Edward Teach (1680 – 1718), affectionately known to his crew as ‘Blackbeard’, was a notorious English pirate who captained the Queen Anne’s Revenge, operating around the West Indies and the eastern coast of the American colonies. Despite the modern-day picture of the traditional tyrannical pirate, Blackbeard is said to have commanded his vessels with the permission of their crews and there is no known historical account of his ever having murdered those he held captive.

Pirates Enjoyed Reading About Other Pirates

As National Geographic reports , the discovery was announced Thursday during a speech by conservators from the Queen Anne’s Revenge (QAR) Conservation Lab at the annual meeting of the Society of Historical Archaeology held in New Orleans. Experts now suggest that the new find could provide previously unknown information about pirates, such as their love for reading stories about other pirates.

Researchers were examining a metal piece of a breech-loading cannon that was covered in concrete, which had been recovered from the wreck. “When we pulled out a wooden plug that was sealing the cannon chamber, we found some wadding, which looked like ‘a mass of black textile’," Erik Farrell, a conservator with the North Carolina Department of Natural and Cultural Resources' Queen Anne's Revenge Lab, told Live Science .

INFORMATION SHOWN

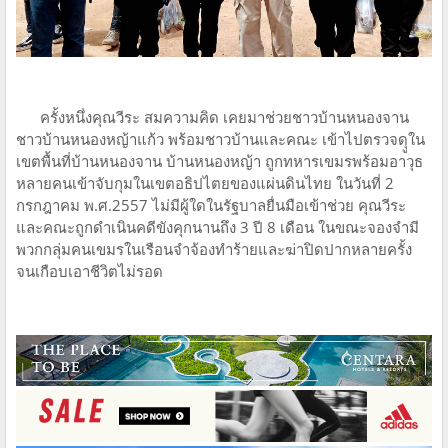
ครั้งหนึ่งคุณวีระ สมความคิด เคยมาช่วยชาวบ้านหนองจาน
ชาวบ้านหนองหญ้าแก้ว พร้อมชาวบ้านและคณะ เข้าไปตรวจดุูใน
เขตพื้นที่บ้านหนองจาน บ้านหนองหญ้า ถูกทหารเขมรพร้อมอาวุธ
หลายคนเข้าจับกุมในเขตอธิปไตยของแผ่นดินไทย ในวันที่ 2
กรกฎาคม พ.ศ.2557 ไม่มีผู้ใดในรัฐบาลยื่นมือเข้าช่วย คุณวีระ
และคณะถูกดำเนินคดีขังคุกนานถึง 3 ปี 8 เดือน ในขณะจองจำมี
พวกกลุ่มคนเขมรในเรือนจำจ้องทำร้ายและฆ่าปิดปากหลายครั้ง
จนเกือบเอาชีวิตไม่รอด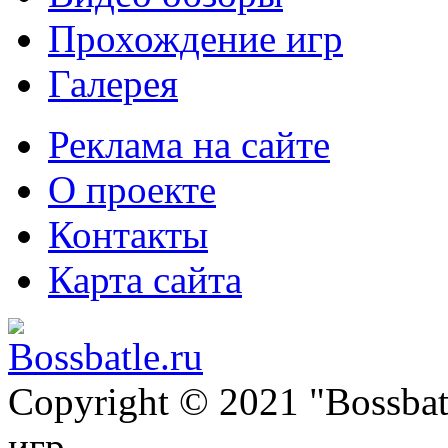
Прохождение игр
Галерея
Реклама на сайте
О проекте
Контакты
Карта сайта
Copyright © 2021 "Bossba
игр.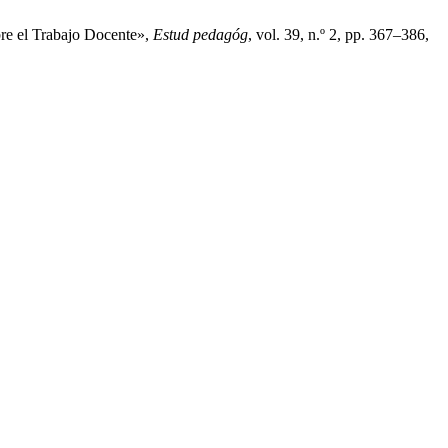
obre el Trabajo Docente»,
Estud pedagóg
, vol. 39, n.º 2, pp. 367–386,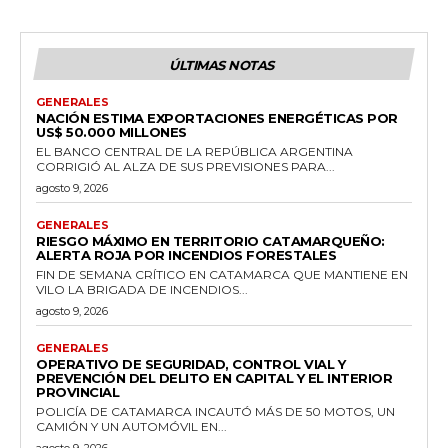
ÚLTIMAS NOTAS
GENERALES
NACIÓN ESTIMA EXPORTACIONES ENERGÉTICAS POR
US$ 50.000 MILLONES
EL BANCO CENTRAL DE LA REPÚBLICA ARGENTINA
CORRIGIÓ AL ALZA DE SUS PREVISIONES PARA...
agosto 9, 2026
GENERALES
RIESGO MÁXIMO EN TERRITORIO CATAMARQUEÑO:
ALERTA ROJA POR INCENDIOS FORESTALES
FIN DE SEMANA CRÍTICO EN CATAMARCA QUE MANTIENE EN
VILO LA BRIGADA DE INCENDIOS...
agosto 9, 2026
GENERALES
OPERATIVO DE SEGURIDAD, CONTROL VIAL Y
PREVENCIÓN DEL DELITO EN CAPITAL Y EL INTERIOR
PROVINCIAL
POLICÍA DE CATAMARCA INCAUTÓ MÁS DE 50 MOTOS, UN
CAMIÓN Y UN AUTOMÓVIL EN...
agosto 9, 2026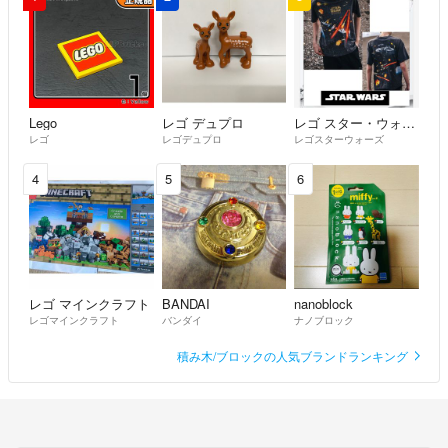
Lego
レゴ デュプロ
レゴ スター・ウォーズ
レゴ
レゴデュプロ
レゴスターウォーズ
4
5
6
レゴ マインクラフト
BANDAI
nanoblock
レゴマインクラフト
バンダイ
ナノブロック
積み木/ブロックの人気ブランドランキング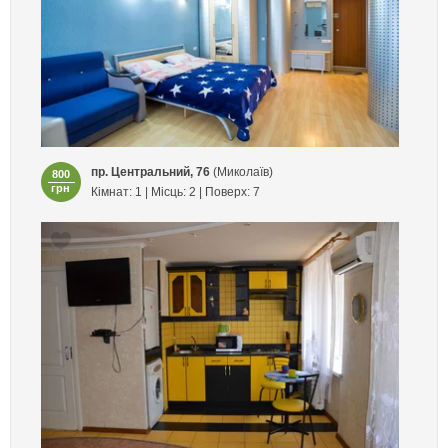
пр. Центральний, 76
(Миколаїв)
800
грн
Кімнат: 1 | Місць: 2 | Поверх: 7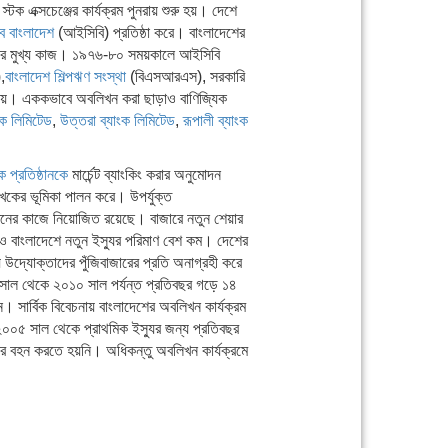
ক এক্সচেঞ্জের কার্যক্রম পুনরায় শুরু হয়। দেশে
ব বাংলাদেশ
(আইসিবি) প্রতিষ্ঠা করে। বাংলাদেশের
বি-র মুখ্য কাজ। ১৯৭৬-৮০ সময়কালে আইসিবি
,
বাংলাদেশ শিল্পঋণ সংস্থা
(বিএসআরএস), সরকারি
দেয়। এককভাবে অবলিখন করা ছাড়াও বাণিজ্যিক
ংক লিমিটেড
,
উত্তরা ব্যাংক লিমিটেড
,
রূপালী ব্যাংক
ক প্রতিষ্ঠানকে
মার্চেন্ট ব্যাংকিং করার অনুমোদন
খকের ভূমিকা পালন করে। উপর্যুক্ত
লিখনের কাজে নিয়োজিত রয়েছে। বাজারে নতুন শেয়ার
বেও বাংলাদেশে নতুন ইস্যুর পরিমাণ বেশ কম। দেশের
ময় উদ্যোক্তাদের পুঁজিবাজারের প্রতি অনাগ্রহী করে
 সাল থেকে ২০১০ সাল পর্যন্ত প্রতিবছর গড়ে ১৪
। সার্বিক বিবেচনায় বাংলাদেশের অবলিখন কার্যক্রম
়। ২০০৫ সাল থেকে প্রাথমিক ইস্যুর জন্য প্রতিবছর
ার বহন করতে হয়নি। অধিকন্তু অবলিখন কার্যক্রমে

PROBLEM SET
1) From the passage about Blackbeard, copy out word for word the part that opens with the words containing "Pirates Enjoyed Reading" and closes with "Live Science .".
2) Write the next part of the article about Blackbeard and the Queen Anne's Revenge wreck, picking up after its last sentence.

RESPONSES FOR EACH TASK
1)
Pirates Enjoyed Reading About Other Pirates

As National Geographic reports , the discovery was announced Thursday during a speech by conservators from the Queen Anne’s Revenge (QAR) Conservation Lab at the annual meeting of the Society of Historical Archaeology held in New Orleans. Experts now suggest that the new find could provide previously unknown information about pirates, such as their love for reading stories about other pirates.

Researchers were examining a metal piece of a breech-loading cannon that was covered in concrete, which had been recovered from the wreck. “When we pulled out a wooden plug that was sealing the cannon chamber, we found some wadding, which looked like ‘a mass of black textile’," Erik Farrell, a conservator with the North Carolina Department of Natural and Cultural Resources' Queen Anne's Revenge Lab, told Live Science .

2)
Conservators Discover Which Book the Papers Come From

Once the black sludge started cleansing from all the waterlogged material, researchers immediately spotted the evidence, which came in the form of sixteen microscopic paper fragments that were no bigger than a button. “This is not something we typically find on an underwater site," Farrell stated [via  Live Science ]. The pages were found to be in poor condition and Farrell contacted other expert conservators, who informed him that he had to dry the paper within 48 hours if he wanted the document fragments to survive.

After the emergency conservation effort, it took almost a year of meticulous research studying the sixteen tiny fragments of paper to finally find the source.  Eventually, Kimberly Kenyon, another conservator with the Queen Anne’s Revenge Lab, managed to figure out from which book the pages belonged: a 1712 first edition book by Captain Edward Cooke, A Voyage to the South Sea, and Round the World. “ Everyone crowded into my office and we started matching all the fragments we had," Kenyon told Live Science , and added that he and his colleagues matched seven of the sixteen fragments with parts of the book.

Image of slipcover from book printed in 1712: A Voyage to the South Sea, and Round the World Perform'd in the Years 1708, 1709, 1710, and 1711, by Edward Cooke of a trip on two ships, the Duke and Dutchess of Bristol, commanded by Woodes Rogers (public domain)

Image of slipcover from book printed in 1712: A Voyage to the South Sea, and Round the World Perform'd in the Years 1708, 1709, 1710, and 1711, by Edward Cooke of a trip on two ships, the Duke and Dutchess of Bristol, commanded by Woodes Rogers ( public domain )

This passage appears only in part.